Quelques autres observations

  • l’OMS doit faire plus pour que sur le thème des normes ou des recommandations il y ait de réelles avancées : s’agissant de découvertes scientifiques, il faut une perspective mondiale
  • il faut diffuser plus d’informations tout particulièrement vers les pays qui n’ont pas de règles, et aussi vers le monde de la Recherche, qu’elle soit fondamentale ou appliquée, en leur passant des messages pour que les innovations issues de l’édition du génome soient exploitées à bon escient, en appelant à avoir un grand sens des responsabilités, ce qui suppose de bien appréhender et juger les impacts de ces innovations, avec une bonne gouvernance pour y parvenir. Là encore, on doit insister sur cette idée du partage des connaissances et l’adoption de règles communes pour éviter toutes dérives qui amèneraient un usage inapproprié de ces technologies développées autour ou par le biais de l’édition du génome.
  • L’aspect « sécurité » est particulièrement important, alors que se développe toute une ingénierie génétique, il est important de s’assurer d’une stabilité suffisante des matériaux, stabilité en soi, stabilité dans le temps (l’intergénérationnel)
  • Les questions éthiques sont à pleinement considérer, surtout lorsque les technologies impactent les embryons humains, les greffes
  • de l’importance des débats à tous niveaux avec association de tous les acteurs, qu’ils soient experts, représentants de la société civile ou du monde politique.
  • Les débats doivent être bien organisés avec une bonne information des participants et une bonne compréhension de leur part, étant donné qu’il peut s’agir parfois de sujets délicats et complexes.
  • les discussions à organiser doivent l’être dans des espaces appropriés, avec le souci de ne pas cantonner les échanges dans un entre-soi d’experts ou de les confisquer au profit de la seule parole des experts.
  • il ne faut pas non plus circonscrire les dialogues au seul domaine médical, il y a notamment à investir le terrain des sciences sociales et humaines
  • Hervé Chneiweiss dans son mot de conclusion a insisté sur les points suivants : on est dans un domaine qui évolue à vive allure, il faut que les processus engagés se « co-construisent », dans la clarté, avec des moyens suffisants notamment pour financer les infrastructures, et une grande préoccupation de justice sociale. (Se soucier des inégalités souvent criantes, et d’égalité d’accès pour permettre au plus grand nombre de bénéficier des progrès de la science en matière génétique)

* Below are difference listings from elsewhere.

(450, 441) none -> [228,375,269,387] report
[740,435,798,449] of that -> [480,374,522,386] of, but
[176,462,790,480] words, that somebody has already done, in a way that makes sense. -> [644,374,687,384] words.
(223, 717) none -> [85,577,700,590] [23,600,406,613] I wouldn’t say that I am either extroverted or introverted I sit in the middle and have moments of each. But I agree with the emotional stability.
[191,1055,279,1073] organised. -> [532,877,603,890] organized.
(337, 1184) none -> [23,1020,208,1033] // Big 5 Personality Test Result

  • Gabriella Ramos fait écho aux mêmes idées en ajoutant que tous les progrès dont nous sommes témoins dans le domaine de la génétique (et ici plus particulièrement dans l’exploitation du potentiel qu’offre l’édition du génome) doivent profiter à tous, avec équité (égalité d’accès) et avec du sens pour de bonnes répercussions sociales et sociétales.

Excellent échange, dont la totalité peut se retrouver en vidéo sur le site UNESCO comme pour les trois précédentes tables rondes ; le sujet est important et continuera d’être suivi à l’UNESCO (au sein du CIB).